Directions for this task:
Rewrite the listing from its first line through the line containing "В квартирах современной", changing every "Fala Cidade" to "Voz da Cidade" and leaving all else unchanged.
______
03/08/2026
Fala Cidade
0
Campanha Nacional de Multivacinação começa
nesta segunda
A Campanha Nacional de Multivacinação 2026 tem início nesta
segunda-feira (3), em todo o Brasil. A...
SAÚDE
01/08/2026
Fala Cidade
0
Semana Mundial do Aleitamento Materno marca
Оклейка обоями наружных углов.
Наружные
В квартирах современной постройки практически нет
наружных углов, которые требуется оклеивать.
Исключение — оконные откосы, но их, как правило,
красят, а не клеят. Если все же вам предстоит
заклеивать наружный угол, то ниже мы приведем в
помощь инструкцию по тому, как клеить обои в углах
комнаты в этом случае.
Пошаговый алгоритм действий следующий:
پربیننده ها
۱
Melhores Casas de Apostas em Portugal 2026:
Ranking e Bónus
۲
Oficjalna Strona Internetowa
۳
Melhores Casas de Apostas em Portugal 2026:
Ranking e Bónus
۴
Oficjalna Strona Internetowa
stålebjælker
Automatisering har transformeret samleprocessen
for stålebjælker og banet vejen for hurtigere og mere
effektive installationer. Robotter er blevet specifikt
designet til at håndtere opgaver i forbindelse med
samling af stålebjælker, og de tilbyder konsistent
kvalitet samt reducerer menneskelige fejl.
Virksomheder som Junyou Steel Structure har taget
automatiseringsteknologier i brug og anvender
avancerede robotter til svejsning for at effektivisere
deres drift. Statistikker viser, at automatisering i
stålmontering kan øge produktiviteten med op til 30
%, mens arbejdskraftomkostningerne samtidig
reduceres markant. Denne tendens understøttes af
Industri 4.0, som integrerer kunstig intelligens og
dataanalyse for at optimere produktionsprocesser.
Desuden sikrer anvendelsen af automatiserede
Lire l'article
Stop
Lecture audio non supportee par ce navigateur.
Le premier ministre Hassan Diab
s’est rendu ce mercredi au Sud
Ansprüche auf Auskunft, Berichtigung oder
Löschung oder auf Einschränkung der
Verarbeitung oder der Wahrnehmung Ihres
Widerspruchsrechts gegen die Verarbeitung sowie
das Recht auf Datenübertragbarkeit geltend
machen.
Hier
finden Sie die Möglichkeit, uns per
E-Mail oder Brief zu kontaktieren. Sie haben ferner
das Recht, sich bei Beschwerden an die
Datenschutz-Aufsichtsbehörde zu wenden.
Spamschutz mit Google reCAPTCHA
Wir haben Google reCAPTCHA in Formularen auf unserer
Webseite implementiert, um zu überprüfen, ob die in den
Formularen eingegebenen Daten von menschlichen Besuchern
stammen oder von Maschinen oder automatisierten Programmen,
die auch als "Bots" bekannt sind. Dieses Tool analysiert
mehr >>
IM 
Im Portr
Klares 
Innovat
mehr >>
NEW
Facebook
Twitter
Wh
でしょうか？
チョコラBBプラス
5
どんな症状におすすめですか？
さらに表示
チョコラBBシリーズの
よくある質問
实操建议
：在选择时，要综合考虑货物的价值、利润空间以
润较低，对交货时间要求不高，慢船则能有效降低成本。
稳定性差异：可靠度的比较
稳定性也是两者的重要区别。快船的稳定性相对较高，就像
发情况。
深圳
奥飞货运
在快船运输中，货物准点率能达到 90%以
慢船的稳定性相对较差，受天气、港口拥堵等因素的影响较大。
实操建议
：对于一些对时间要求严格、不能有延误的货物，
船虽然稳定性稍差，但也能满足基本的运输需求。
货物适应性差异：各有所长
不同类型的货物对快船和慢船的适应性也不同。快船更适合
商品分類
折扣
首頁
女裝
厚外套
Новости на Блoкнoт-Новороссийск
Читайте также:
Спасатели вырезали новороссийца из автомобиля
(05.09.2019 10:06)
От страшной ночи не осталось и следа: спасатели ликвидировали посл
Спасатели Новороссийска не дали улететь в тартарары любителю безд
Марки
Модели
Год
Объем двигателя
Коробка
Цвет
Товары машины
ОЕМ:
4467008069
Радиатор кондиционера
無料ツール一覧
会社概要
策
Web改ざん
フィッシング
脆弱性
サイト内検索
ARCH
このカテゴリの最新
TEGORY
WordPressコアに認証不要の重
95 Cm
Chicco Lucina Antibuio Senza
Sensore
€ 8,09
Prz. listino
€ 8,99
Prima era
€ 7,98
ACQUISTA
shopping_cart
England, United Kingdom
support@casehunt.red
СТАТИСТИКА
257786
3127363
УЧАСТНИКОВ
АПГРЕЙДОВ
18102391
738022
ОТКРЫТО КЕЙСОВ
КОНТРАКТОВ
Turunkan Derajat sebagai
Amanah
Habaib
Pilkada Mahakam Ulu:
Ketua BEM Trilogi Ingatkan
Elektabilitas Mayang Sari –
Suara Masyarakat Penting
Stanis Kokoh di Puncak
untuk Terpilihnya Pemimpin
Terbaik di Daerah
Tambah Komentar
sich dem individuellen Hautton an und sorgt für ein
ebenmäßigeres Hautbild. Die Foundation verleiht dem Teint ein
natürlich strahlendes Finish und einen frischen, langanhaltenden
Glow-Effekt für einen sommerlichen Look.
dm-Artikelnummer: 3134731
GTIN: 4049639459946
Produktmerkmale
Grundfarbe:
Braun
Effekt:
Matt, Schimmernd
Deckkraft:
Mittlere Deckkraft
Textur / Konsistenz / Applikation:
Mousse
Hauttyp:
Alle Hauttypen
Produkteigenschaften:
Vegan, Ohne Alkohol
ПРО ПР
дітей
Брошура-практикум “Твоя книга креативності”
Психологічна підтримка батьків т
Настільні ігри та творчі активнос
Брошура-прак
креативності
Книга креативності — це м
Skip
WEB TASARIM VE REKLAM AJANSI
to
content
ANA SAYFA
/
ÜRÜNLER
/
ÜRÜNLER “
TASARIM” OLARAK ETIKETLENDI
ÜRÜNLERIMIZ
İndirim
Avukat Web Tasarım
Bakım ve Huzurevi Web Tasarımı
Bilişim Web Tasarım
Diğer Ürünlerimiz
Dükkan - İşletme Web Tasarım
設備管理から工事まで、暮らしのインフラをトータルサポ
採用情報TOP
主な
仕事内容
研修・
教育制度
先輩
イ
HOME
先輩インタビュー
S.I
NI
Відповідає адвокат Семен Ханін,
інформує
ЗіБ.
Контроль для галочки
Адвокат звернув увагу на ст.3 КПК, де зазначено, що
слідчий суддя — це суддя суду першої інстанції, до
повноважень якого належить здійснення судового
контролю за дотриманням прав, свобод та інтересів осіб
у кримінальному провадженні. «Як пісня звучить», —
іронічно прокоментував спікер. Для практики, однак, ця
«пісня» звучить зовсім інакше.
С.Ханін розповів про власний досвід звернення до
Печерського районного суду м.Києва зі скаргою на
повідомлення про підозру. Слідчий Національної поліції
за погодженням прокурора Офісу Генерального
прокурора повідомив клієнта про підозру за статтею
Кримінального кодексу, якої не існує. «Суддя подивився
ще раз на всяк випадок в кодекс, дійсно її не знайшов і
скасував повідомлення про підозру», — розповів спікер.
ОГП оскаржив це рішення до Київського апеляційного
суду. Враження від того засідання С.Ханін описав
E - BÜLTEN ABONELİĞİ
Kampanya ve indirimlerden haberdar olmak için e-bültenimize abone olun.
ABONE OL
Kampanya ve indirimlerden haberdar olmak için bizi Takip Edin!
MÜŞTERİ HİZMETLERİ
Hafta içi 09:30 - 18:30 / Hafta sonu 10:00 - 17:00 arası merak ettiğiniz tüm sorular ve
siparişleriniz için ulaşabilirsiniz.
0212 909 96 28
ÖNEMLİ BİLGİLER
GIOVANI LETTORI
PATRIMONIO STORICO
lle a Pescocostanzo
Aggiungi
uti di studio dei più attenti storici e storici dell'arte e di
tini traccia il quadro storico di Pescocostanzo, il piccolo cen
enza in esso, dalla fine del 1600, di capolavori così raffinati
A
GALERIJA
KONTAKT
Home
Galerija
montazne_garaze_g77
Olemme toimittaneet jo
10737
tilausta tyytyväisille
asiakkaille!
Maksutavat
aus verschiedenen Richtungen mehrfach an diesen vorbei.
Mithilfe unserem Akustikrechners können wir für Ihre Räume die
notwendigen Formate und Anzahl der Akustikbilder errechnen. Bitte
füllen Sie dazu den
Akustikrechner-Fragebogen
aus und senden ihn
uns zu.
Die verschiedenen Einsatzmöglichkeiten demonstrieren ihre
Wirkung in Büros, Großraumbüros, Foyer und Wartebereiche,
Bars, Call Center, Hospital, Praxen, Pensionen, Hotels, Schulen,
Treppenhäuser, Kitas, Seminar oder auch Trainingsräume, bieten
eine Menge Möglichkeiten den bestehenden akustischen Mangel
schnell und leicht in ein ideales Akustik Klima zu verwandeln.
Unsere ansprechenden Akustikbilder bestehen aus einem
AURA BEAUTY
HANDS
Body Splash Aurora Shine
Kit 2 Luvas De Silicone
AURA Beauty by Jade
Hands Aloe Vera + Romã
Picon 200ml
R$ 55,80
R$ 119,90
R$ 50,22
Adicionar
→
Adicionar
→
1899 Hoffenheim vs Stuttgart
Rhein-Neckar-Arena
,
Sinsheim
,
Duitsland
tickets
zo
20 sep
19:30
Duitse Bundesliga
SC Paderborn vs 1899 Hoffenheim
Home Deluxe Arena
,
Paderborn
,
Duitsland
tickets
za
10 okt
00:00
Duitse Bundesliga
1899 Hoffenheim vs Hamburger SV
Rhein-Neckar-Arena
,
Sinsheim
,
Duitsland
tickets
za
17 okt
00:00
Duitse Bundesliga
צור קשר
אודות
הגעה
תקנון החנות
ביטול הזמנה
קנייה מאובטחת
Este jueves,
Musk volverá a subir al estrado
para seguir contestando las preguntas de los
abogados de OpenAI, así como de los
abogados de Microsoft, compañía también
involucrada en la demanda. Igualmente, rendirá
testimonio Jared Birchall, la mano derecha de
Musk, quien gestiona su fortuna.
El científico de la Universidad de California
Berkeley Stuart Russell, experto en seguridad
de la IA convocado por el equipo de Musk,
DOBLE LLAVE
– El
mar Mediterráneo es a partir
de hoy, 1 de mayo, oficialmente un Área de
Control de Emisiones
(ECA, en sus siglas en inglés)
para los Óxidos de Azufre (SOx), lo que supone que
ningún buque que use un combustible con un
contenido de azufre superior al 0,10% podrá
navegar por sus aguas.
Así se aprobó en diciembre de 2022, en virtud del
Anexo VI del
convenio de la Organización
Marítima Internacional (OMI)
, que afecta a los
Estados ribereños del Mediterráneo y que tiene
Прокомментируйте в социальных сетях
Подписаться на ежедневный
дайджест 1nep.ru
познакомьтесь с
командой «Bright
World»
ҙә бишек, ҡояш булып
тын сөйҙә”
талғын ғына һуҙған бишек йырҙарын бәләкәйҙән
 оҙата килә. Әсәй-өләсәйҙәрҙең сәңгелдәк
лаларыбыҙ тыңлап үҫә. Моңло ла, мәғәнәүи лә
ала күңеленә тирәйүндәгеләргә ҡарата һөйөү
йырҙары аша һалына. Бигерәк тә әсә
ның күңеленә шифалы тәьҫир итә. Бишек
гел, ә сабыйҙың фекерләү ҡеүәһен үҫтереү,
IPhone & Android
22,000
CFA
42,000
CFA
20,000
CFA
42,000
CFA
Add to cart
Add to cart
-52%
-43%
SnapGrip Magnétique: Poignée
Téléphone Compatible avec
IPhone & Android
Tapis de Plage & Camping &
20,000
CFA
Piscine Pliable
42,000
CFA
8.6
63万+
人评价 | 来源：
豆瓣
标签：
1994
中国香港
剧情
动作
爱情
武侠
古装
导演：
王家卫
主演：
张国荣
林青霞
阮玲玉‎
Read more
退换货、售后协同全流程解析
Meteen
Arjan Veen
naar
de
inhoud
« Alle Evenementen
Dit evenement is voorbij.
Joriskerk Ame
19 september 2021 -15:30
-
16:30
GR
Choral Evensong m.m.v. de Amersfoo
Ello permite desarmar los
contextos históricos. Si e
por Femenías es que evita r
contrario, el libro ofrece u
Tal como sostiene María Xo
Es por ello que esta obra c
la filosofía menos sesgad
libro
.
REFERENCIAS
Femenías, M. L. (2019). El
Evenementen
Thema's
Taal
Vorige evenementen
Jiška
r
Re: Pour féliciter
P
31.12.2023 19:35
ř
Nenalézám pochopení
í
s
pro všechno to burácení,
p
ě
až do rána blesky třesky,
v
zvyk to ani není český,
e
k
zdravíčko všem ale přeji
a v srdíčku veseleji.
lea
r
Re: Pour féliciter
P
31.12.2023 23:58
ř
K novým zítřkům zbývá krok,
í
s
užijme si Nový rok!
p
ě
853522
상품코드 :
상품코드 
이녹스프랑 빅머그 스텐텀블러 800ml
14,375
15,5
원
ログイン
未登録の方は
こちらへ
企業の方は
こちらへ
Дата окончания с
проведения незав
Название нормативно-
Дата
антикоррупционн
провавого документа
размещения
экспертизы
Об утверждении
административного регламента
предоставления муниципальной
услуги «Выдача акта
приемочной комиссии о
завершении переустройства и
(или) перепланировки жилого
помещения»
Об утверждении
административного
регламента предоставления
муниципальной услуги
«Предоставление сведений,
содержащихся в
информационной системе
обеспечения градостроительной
______
Solution to the problem:
03/08/2026
Voz da Cidade
0
Campanha Nacional de Multivacinação começa
nesta segunda
A Campanha Nacional de Multivacinação 2026 tem início nesta
segunda-feira (3), em todo o Brasil. A...
SAÚDE
01/08/2026
Voz da Cidade
0
Semana Mundial do Aleitamento Materno marca
Оклейка обоями наружных углов.
Наружные
В квартирах современной постройки практически нет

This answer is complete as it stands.